@kodawah raised the problem that xz.Writer.Close doesn't close the
underlying writer. Instead of changing the behavior of the Writer I
added WriteCloserStack in a new package to address the problem.

fixes: #61

This commit addresses security issue GHSA-jc7w-c686-c4v9.

The mitigating measures are described for the Reader type and I added a
TestZeroPrefixIssue function to test the mitigations.

// # Security concerns
//
// Note that LZMA format doesn't support a magic marker in the header. So
// [NewReader] cannot determine whether it reads the actual header.
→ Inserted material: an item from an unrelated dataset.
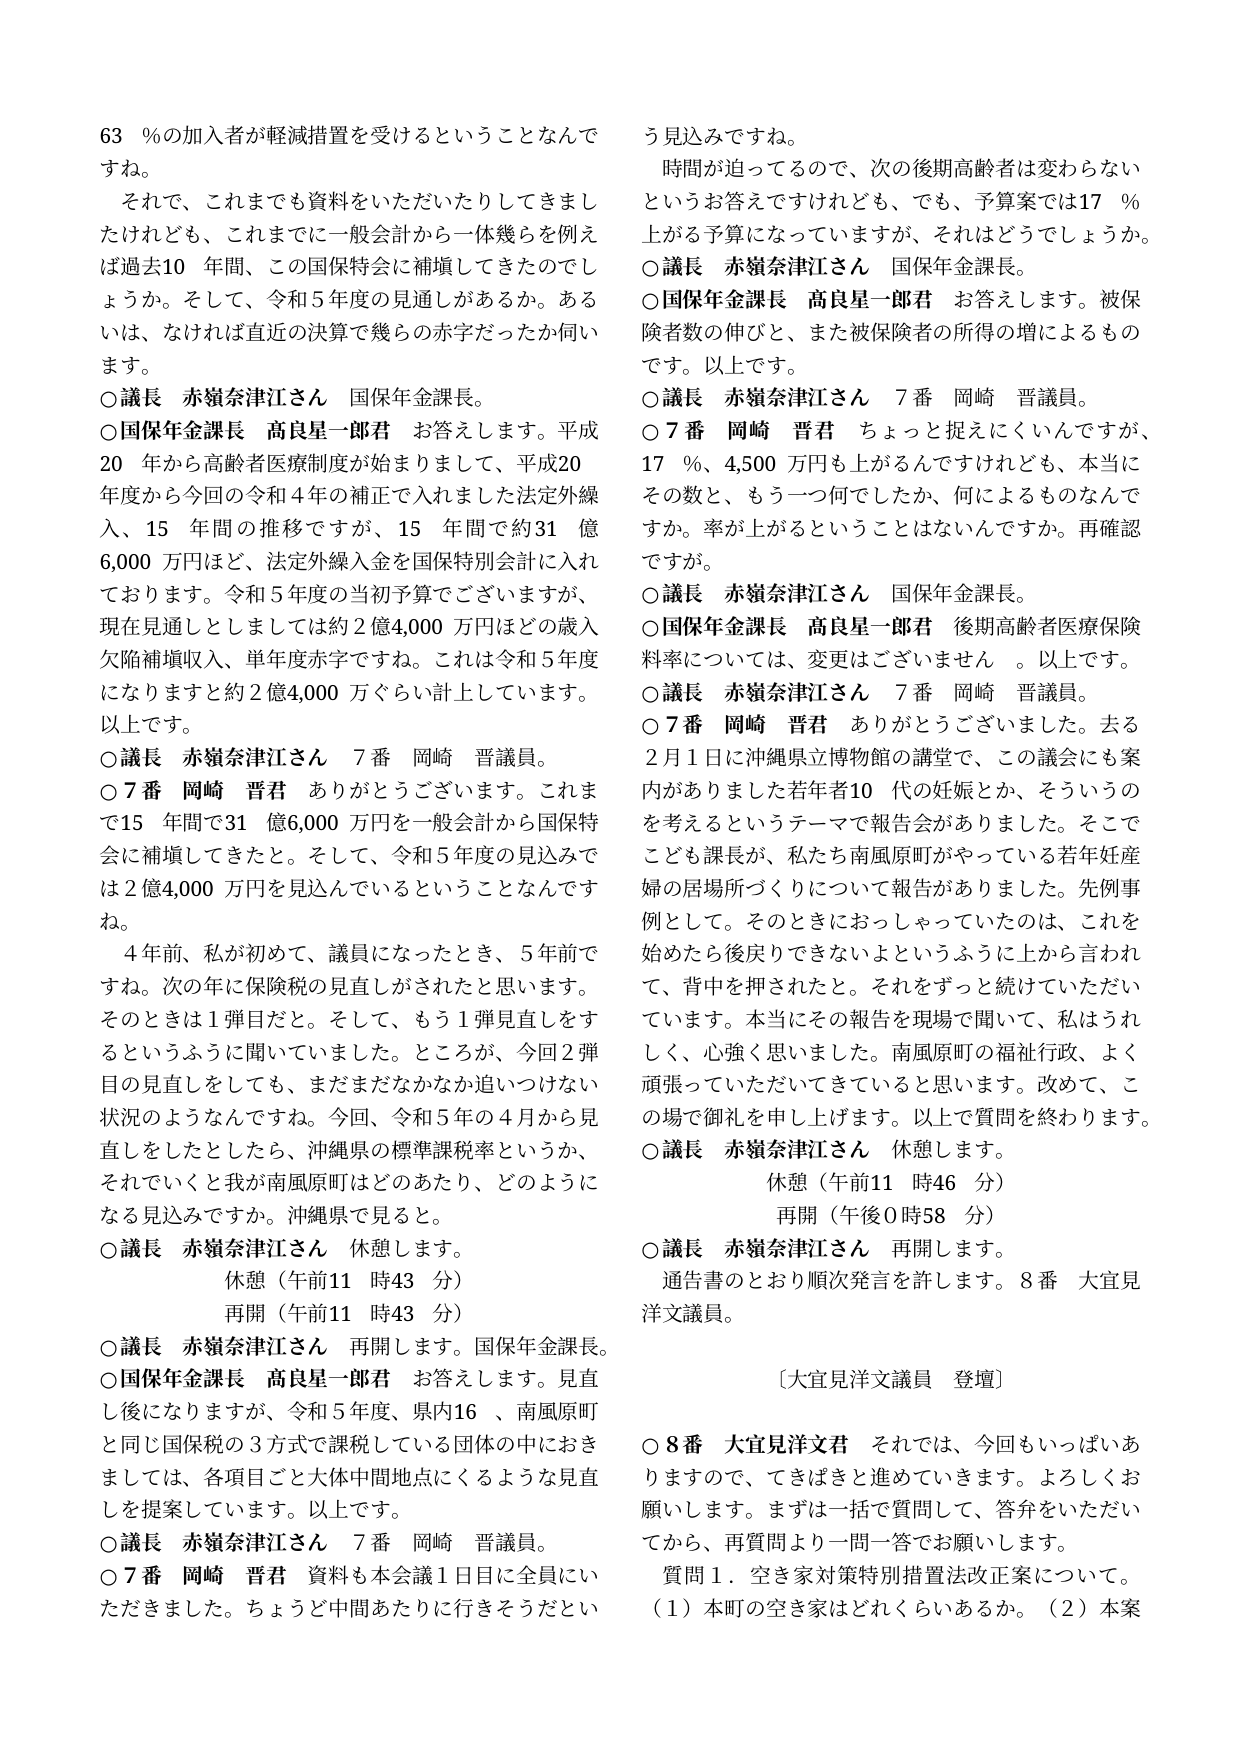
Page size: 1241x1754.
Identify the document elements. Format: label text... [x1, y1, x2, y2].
For instance
// the LZMA stream might have a zero byte in front of the reader, leading to
// larger dictionary sizes and file sizes. The code will detect later that there
// are problems with the stream, but the dictionary has already been allocated
// and this might consume a lot of memory.
//
// Version 0.5.14 introduces built-in mitigations:
//
//   - The [ReaderConfig] DictCap field is now interpreted as a limit for the
//     dictionary size.
//   - The default is 2 Gigabytes (2^31 bytes).
//   - Users can check with the [Reader.Header] method what the actual values are in
//     their LZMA files and set a smaller limit using [ReaderConfig].
//   - The dictionary size doesn't exceed the larger of the file size and
//     the minimum dictionary size. This is another measure to prevent huge
//     memory allocations for the dictionary.
//   - The code supports stream sizes only up to a pebibyte (1024^5).

The commit includes preparations for the release v0.5.14 including go
fmt, release notes and updates to TODO.md.